Just when you thought you’d escaped the insultingly rote voiceovers… (“It begins where it ends. In nothingness”) Cued by the return of Mulder (“Have you ever seen Mr Potato Head?”), Emily assumes a much more traditional thriller bent than its predecessor. And accompanying that shift, the show’s calculated, manipulative streak is foregrounded. What better way to put Dana through the ringer than losing the child she so desperately wants?

Mulder is the prophet of doom from the outset: “She’s a miracle that was never meant to be”. He then proceeds to further spanner his partner’s emotional works by testifying for her adoption of the girl; “Does the FBI stand for Federal Bureau of Imagination?” responds the bewildered judge, baffled by “This Michael Crichton bit”. Yeah, way to go defending her case, Fox. Elsewhere he’s all poker face: “Now, are you two her parents?” asks a doctor at the hospital Some chance. I mean, what idiot would decide to put Mulder and Scully together and have them spawn? That would be the death knell for the show…

Fox also goes ape on the PranGen doctor, waving a gun in his face (“She’s just a lab rat to you!”) and makes his usual cardinal error of knowing these aliens can shapeshift yet behaving entirely credulously towards any supposed human he has turned his back on who was in proximity to them when next they meet. Ah well. Oh, and a live Scully foetus in a jar. Nice. Pfizer were first in line for samples.
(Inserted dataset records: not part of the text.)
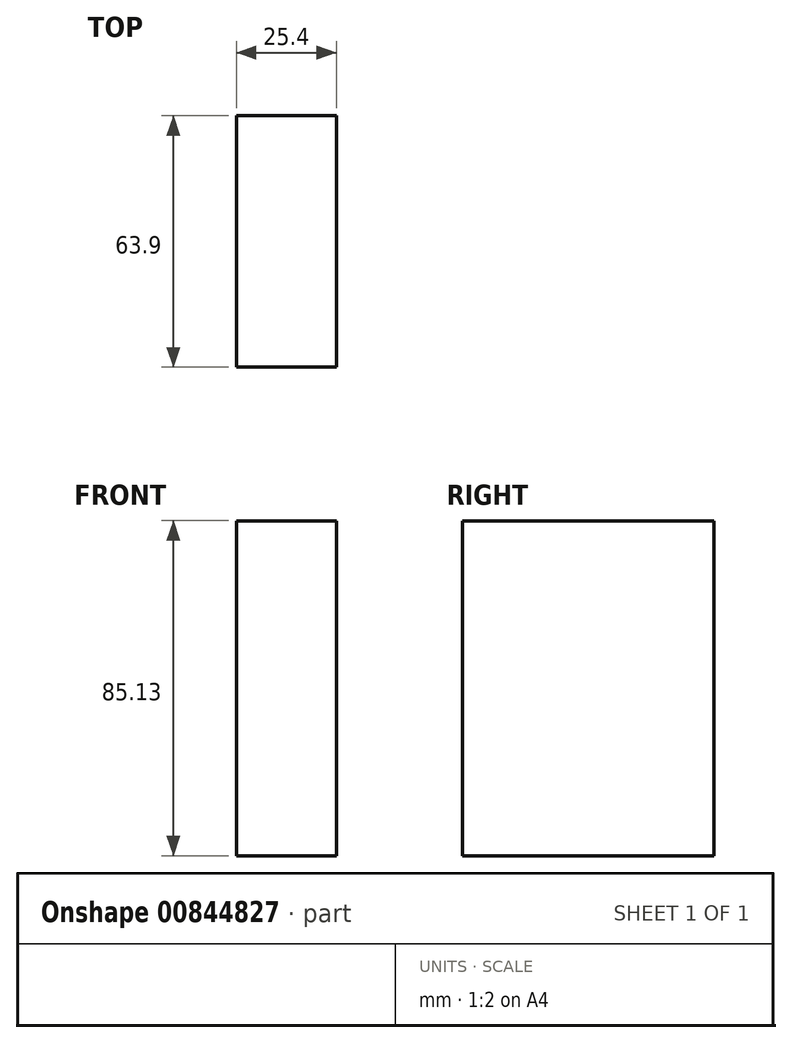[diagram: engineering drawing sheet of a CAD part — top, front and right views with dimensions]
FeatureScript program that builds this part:
annotation { "Feature Type Name" : "Feature", "Feature Type Description" : "" }
export const myFeature = defineFeature(function(context is Context, id is Id, definition is map)
    precondition{}
    {
        {
            var Q0;
            Q0=qCreatedBy(makeId("Right.planeOp"),FACE);
            var sketch = newSketch(context, id + "F0", { "sketchPlane" : qUnion([Q0])});
            skLineSegment(sketch, "E0.bottom", {"start": v(-26.97, 59.72) * mm, "end": v(36.93, 59.72) * mm});
            skLineSegment(sketch, "E0.top", {"start": v(-26.97, -25.41) * mm, "end": v(36.93, -25.41) * mm});
            skLineSegment(sketch, "E0.left", {"start": v(-26.97, 59.72) * mm, "end": v(-26.97, -25.41) * mm});
            skLineSegment(sketch, "E0.right", {"start": v(36.93, 59.72) * mm, "end": v(36.93, -25.41) * mm});
            skSolve(sketch);
        }
        {
            var Q0;
            Q0=makeQuery(id+"F0.imprint","IMPRINT",FACE,{"disambiguationData":[TD([[makeQuery(id+"F0.imprint","IMPRINT",EDGE,{"derivedFrom":sQuery(id+"F0.wireOp",EDGE,"E0.bottom")}),-1.0]])]});
            extrude(context, id + "F1", {"entities" : qUnion([Q0]), "depth" : 25.4 * mm, "offsetDistance" : 25.4 * mm});
        }
    });
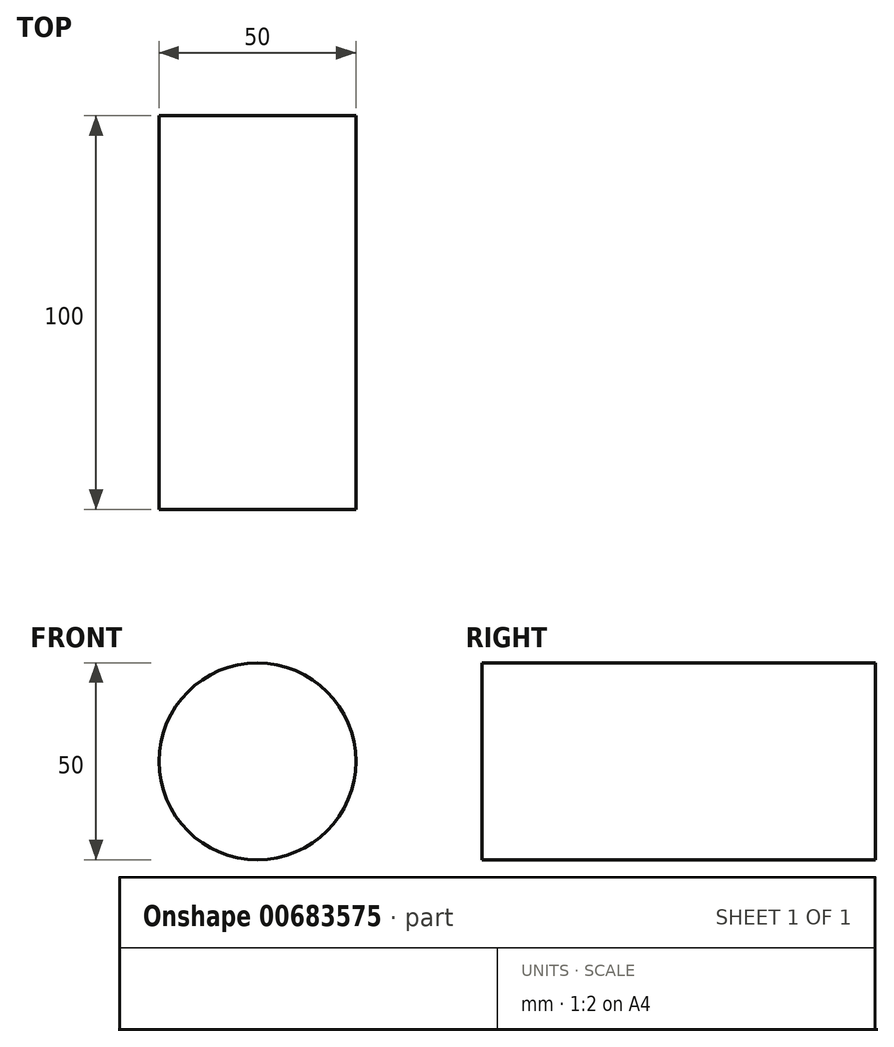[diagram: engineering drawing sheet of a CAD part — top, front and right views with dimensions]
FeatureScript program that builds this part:
annotation { "Feature Type Name" : "Feature", "Feature Type Description" : "" }
export const myFeature = defineFeature(function(context is Context, id is Id, definition is map)
    precondition{}
    {
        {
            var Q0;
            Q0=qCreatedBy(makeId("Front.planeOp"),FACE);
            var sketch = newSketch(context, id + "F0", { "sketchPlane" : qUnion([Q0])});
            skCircle(sketch, "E0", {"center": v(0, 0) * mm, "radius": 25 * mm});
            skSolve(sketch);
        }
        {
            var Q0;
            Q0 = qSketchRegion(id + "F0", true);
            extrude(context, id + "F1", {"entities" : qUnion([Q0]), "depth" : 100 * mm, "offsetDistance" : 25 * mm});
        }
    });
Poor little Emily is issuing green goo from the back of the neck, before being injected by her doctor and (painlessly – phew, well that’s something) necrotising and dying. It’s a cheery business, being a Scully.

Apart from Mulder’s Mr Potato Head impression, there’s a moment of levity when Frohike queries the assumed fetching yummy mummies “at the maternity ward” – who are all, in fact, resident in a nursing home receiving hormone treatment: “Yeah, I think you might have a shot here, Frohike” affirms Mulder. Mostly, though, this is grim-faced fare, and it feels the more exploitative for attempting to overlay trad mythology/thriller elements on the previous week’s meditation.